TASK PROMPT: This task is to restate all of the entries exactly.

DATA SUPPLIED:
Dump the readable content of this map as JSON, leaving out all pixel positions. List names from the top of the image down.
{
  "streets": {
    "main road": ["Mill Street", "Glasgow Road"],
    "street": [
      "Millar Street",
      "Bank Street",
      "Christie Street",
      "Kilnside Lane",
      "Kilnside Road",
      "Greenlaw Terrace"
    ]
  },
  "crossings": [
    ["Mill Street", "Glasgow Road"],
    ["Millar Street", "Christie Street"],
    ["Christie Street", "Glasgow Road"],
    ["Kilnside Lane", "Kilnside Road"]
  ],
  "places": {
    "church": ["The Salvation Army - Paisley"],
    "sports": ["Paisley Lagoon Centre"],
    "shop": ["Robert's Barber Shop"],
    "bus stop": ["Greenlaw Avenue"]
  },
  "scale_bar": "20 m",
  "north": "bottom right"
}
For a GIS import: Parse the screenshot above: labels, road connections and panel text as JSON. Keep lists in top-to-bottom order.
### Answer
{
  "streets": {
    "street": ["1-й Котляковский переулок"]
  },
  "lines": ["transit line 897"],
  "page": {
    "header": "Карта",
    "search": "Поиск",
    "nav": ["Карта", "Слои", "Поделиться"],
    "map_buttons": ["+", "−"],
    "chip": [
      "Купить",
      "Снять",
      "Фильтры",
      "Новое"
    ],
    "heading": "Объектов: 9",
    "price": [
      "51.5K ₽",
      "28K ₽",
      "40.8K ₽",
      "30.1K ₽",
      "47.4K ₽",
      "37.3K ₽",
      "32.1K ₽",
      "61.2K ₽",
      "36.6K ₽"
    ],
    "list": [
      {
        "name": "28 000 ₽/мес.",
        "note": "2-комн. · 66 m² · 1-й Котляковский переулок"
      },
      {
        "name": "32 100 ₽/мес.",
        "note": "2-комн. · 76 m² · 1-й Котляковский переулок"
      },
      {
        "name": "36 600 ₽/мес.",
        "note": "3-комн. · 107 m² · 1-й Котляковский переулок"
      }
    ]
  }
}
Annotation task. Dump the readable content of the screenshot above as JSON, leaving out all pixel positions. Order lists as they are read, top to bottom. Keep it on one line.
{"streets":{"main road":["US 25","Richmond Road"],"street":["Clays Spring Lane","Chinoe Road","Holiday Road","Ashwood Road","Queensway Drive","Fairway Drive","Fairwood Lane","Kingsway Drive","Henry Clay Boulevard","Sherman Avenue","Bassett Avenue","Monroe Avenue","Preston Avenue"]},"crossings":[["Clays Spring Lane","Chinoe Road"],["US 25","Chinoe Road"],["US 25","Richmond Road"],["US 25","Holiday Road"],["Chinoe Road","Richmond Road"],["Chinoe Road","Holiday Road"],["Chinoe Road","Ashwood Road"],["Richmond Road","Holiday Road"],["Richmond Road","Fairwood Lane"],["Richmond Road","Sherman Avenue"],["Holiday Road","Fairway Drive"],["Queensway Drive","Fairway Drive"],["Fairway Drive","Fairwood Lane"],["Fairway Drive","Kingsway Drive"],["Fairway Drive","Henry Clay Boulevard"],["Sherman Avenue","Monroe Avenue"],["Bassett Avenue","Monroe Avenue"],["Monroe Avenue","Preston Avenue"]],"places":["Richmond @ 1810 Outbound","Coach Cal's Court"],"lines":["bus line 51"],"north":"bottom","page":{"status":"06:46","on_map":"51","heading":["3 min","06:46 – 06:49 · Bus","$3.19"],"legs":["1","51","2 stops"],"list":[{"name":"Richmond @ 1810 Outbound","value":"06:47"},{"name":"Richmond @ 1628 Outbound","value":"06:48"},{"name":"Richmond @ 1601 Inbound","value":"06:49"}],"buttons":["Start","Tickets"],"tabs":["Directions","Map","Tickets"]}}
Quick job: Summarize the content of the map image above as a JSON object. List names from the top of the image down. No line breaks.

ANSWER SECTION:
Dump the readable content of this map as JSON, leaving out all pixel positions. List names from the top of the image down.
{
  "streets": {
    "main road": ["Mill Street", "Glasgow Road"],
    "street": [
      "Millar Street",
      "Bank Street",
      "Christie Street",
      "Kilnside Lane",
      "Kilnside Road",
      "Greenlaw Terrace"
    ]
  },
  "crossings": [
    ["Mill Street", "Glasgow Road"],
    ["Millar Street", "Christie Street"],
    ["Christie Street", "Glasgow Road"],
    ["Kilnside Lane", "Kilnside Road"]
  ],
  "places": {
    "church": ["The Salvation Army - Paisley"],
    "sports": ["Paisley Lagoon Centre"],
    "shop": ["Robert's Barber Shop"],
    "bus stop": ["Greenlaw Avenue"]
  },
  "scale_bar": "20 m",
  "north": "bottom right"
}
For a GIS import: Parse the screenshot above: labels, road connections and panel text as JSON. Keep lists in top-to-bottom order.
### Answer
{
  "streets": {
    "street": ["1-й Котляковский переулок"]
  },
  "lines": ["transit line 897"],
  "page": {
    "header": "Карта",
    "search": "Поиск",
    "nav": ["Карта", "Слои", "Поделиться"],
    "map_buttons": ["+", "−"],
    "chip": [
      "Купить",
      "Снять",
      "Фильтры",
      "Новое"
    ],
    "heading": "Объектов: 9",
    "price": [
      "51.5K ₽",
      "28K ₽",
      "40.8K ₽",
      "30.1K ₽",
      "47.4K ₽",
      "37.3K ₽",
      "32.1K ₽",
      "61.2K ₽",
      "36.6K ₽"
    ],
    "list": [
      {
        "name": "28 000 ₽/мес.",
        "note": "2-комн. · 66 m² · 1-й Котляковский переулок"
      },
      {
        "name": "32 100 ₽/мес.",
        "note": "2-комн. · 76 m² · 1-й Котляковский переулок"
      },
      {
        "name": "36 600 ₽/мес.",
        "note": "3-комн. · 107 m² · 1-й Котляковский переулок"
      }
    ]
  }
}
Annotation task. Dump the readable content of the screenshot above as JSON, leaving out all pixel positions. Order lists as they are read, top to bottom. Keep it on one line.
{"streets":{"main road":["US 25","Richmond Road"],"street":["Clays Spring Lane","Chinoe Road","Holiday Road","Ashwood Road","Queensway Drive","Fairway Drive","Fairwood Lane","Kingsway Drive","Henry Clay Boulevard","Sherman Avenue","Bassett Avenue","Monroe Avenue","Preston Avenue"]},"crossings":[["Clays Spring Lane","Chinoe Road"],["US 25","Chinoe Road"],["US 25","Richmond Road"],["US 25","Holiday Road"],["Chinoe Road","Richmond Road"],["Chinoe Road","Holiday Road"],["Chinoe Road","Ashwood Road"],["Richmond Road","Holiday Road"],["Richmond Road","Fairwood Lane"],["Richmond Road","Sherman Avenue"],["Holiday Road","Fairway Drive"],["Queensway Drive","Fairway Drive"],["Fairway Drive","Fairwood Lane"],["Fairway Drive","Kingsway Drive"],["Fairway Drive","Henry Clay Boulevard"],["Sherman Avenue","Monroe Avenue"],["Bassett Avenue","Monroe Avenue"],["Monroe Avenue","Preston Avenue"]],"places":["Richmond @ 1810 Outbound","Coach Cal's Court"],"lines":["bus line 51"],"north":"bottom","page":{"status":"06:46","on_map":"51","heading":["3 min","06:46 – 06:49 · Bus","$3.19"],"legs":["1","51","2 stops"],"list":[{"name":"Richmond @ 1810 Outbound","value":"06:47"},{"name":"Richmond @ 1628 Outbound","value":"06:48"},{"name":"Richmond @ 1601 Inbound","value":"06:49"}],"buttons":["Start","Tickets"],"tabs":["Directions","Map","Tickets"]}}
Quick job: Summarize the content of the map image above as a JSON object. List names from the top of the image down. No line breaks.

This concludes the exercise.